The Mighty Buzzard writes:
Yeah, so, failure to babysit the db node that was scheduled for a reboot on the 5th resulted in a bit of database FUBAR that left us temporarily losing everything from then to now. Fortunately we had a backup less than six hours old, restored from it, and appear to be copacetic now. Except for the missing five hours and change.
I'd usually make some sort of dumb joke here but it was already four hours past my bedtime when I found out about the problem. My brain is no work good anymore. Fill in whatever dad joke or snark about getting a do-over for a change strikes your fancy.
(Score: 2, Interesting) by Anonymous Coward on Sunday August 09 2020, @09:43AM (10 children)
I don't know if this is confirmation bias, y'all being more public about this, or an actual increase, but you guys seem to keep having problems related the database processes as of late. Perhaps you should think about adding a watchdog daemon to your system, giving the database itself some maintenance and optimization, making sure everything is up to date, and checking your logs for some sort of attack on your system.
(Score: 5, Interesting) by The Mighty Buzzard on Sunday August 09 2020, @01:45PM (9 children)
Funny how the db clustering system that's supposed to save us headaches has caused significant data loss twice now when boring old master/slave replication never did, ain't it? I'd have to do the math to see if occasionally restoring from backups has cost us more downtime than actually having to down the site when maintenance was required but I know for sure it's more annoying.
My rights don't end where your fear begins.
(Score: 0) by Anonymous Coward on Sunday August 09 2020, @07:18PM (4 children)
is there a post or posts that describe how everything is set up for SN? would make for an interesting read and other admins could weigh in with their 2 cents/$denomination.
(Score: 4, Funny) by The Mighty Buzzard on Monday August 10 2020, @04:31AM
The other admins have better sense than to talk to users. I'm the dumb one.
My rights don't end where your fear begins.
(Score: 2) by The Mighty Buzzard on Monday August 10 2020, @05:13AM (2 children)
Oh, if you really want to know the detailed network setup, drop me an email to remind me (I don't care if it's a real address. Throwaway is fine.) and I'll post it up as a journal entry when I get time. I've been running on busy days and four hours or so of sleep a night for what seems like about thirty years though, so don't go thinking I've forgotten about it until it doesn't show up within a week.
My rights don't end where your fear begins.
(Score: 2) by martyb on Monday August 10 2020, @10:14PM (1 child)
Consider me interested. :)
If I may suggest, it you follow through in writing up something... put it up on the Wiki and then link to that in your journal. (There's probably some stuff up there to start from, anyway!)
/me wishes there were a way to auto-explore and document (textually and graphically) connections between servers and the processes that run on each one.

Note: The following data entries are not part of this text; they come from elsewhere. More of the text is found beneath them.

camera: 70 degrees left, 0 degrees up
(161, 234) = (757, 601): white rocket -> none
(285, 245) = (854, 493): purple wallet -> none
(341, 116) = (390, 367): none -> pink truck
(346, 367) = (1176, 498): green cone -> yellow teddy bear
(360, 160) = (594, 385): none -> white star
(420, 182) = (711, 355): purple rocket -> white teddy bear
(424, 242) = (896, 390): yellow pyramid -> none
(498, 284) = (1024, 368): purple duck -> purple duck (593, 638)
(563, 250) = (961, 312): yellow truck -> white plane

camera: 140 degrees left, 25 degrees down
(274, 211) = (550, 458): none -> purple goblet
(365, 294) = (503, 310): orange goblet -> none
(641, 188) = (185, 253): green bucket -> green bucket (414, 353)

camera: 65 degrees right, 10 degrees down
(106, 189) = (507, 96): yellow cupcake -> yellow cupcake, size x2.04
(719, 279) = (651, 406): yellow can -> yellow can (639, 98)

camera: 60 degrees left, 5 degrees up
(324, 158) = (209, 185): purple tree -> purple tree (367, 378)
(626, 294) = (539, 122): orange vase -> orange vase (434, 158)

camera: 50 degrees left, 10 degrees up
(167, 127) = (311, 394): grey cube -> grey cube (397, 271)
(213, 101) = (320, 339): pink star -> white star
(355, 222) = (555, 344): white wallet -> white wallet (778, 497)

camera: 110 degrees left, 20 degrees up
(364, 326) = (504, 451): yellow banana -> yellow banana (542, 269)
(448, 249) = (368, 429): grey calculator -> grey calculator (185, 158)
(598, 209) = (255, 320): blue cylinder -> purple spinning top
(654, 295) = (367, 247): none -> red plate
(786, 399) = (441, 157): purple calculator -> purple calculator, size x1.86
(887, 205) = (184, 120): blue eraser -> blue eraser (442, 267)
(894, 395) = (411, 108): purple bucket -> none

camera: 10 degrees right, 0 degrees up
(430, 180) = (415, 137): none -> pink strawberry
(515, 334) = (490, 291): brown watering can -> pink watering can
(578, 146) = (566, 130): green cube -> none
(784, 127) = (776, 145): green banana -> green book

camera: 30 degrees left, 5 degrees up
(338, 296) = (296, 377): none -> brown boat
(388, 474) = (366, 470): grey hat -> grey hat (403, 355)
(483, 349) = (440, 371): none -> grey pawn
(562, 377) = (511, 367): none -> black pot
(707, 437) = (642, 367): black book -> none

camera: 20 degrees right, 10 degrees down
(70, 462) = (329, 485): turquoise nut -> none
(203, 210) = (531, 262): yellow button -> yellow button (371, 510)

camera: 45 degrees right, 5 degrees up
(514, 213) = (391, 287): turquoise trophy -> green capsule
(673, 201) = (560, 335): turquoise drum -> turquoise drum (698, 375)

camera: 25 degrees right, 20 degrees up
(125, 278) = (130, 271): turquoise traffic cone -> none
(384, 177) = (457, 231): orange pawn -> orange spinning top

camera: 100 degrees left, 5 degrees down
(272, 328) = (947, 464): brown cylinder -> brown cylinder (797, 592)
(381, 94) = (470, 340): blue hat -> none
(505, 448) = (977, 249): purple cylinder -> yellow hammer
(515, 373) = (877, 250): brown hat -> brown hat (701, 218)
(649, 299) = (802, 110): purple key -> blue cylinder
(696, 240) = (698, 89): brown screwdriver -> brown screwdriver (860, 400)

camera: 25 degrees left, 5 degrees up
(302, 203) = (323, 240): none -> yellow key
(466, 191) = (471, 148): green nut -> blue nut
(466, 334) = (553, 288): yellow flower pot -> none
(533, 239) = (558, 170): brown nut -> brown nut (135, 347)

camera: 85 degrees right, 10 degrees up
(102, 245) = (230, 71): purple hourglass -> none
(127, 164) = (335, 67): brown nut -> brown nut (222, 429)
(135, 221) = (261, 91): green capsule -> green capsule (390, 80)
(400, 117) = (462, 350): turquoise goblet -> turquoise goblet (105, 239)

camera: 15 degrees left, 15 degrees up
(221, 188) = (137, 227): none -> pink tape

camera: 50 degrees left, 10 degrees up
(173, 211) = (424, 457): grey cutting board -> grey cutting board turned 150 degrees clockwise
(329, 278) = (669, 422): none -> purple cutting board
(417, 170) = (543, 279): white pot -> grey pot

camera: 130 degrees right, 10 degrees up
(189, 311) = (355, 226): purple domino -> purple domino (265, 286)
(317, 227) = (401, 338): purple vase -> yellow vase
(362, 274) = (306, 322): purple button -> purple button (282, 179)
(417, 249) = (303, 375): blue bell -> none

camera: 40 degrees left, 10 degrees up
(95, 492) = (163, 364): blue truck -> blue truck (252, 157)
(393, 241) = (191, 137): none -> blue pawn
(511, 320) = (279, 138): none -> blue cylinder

Wit is intellect, dancing.
(Score: 2) by The Mighty Buzzard on Tuesday August 11 2020, @02:47AM
It's already on the wiki [soylentnews.org]. It's not entirely up to date but I'm not putting Aluminum up there until it's actually in service doing things.
My rights don't end where your fear begins.
(Score: 0) by Anonymous Coward on Sunday August 09 2020, @10:13PM (1 child)
Are you anywhere close to the load limit on a replication setup? And a two node cluster is basically worthless because you can't get a quorum with only two nodes. Another benefit of a replication scheme for you seems to be that in the current setup, failure requires manual intervention anyway. So you can STONITH with a watchdog and degrade read-only to the replica at the first sign of trouble until you sort it out or when under maintenance.
(Score: 2) by The Mighty Buzzard on Monday August 10 2020, @04:56AM
Two nodes is plenty for our purposes. Our network load vs. the bandwidth between our boxes makes replication essentially instant unless you have to completely restore a node, so mostly what we need is for the web frontends to not have to give a shit what db server they're dealing with in the event that one of them crashes. If we were looking to fail to read-only, we'd have stuck with master/slave. We consider read-only to be failure though.
My rights don't end where your fear begins.
(Score: 2) by gawdonblue on Monday August 10 2020, @02:40AM (1 child)
Yeah, in the last 3 years we've had to restart the DB at work twice because of "high-availability" clustering getting out of sync. These are the only fatal DB software failures that we have had.
Seems the more dependencies you add the more brittle things become.
(Score: 2) by The Mighty Buzzard on Monday August 10 2020, @04:58AM
Yeah, I'm sure there must be cluster ninjas out there that know every pitfall ahead of time and never have these problems but there aren't any on staff here.
My rights don't end where your fear begins.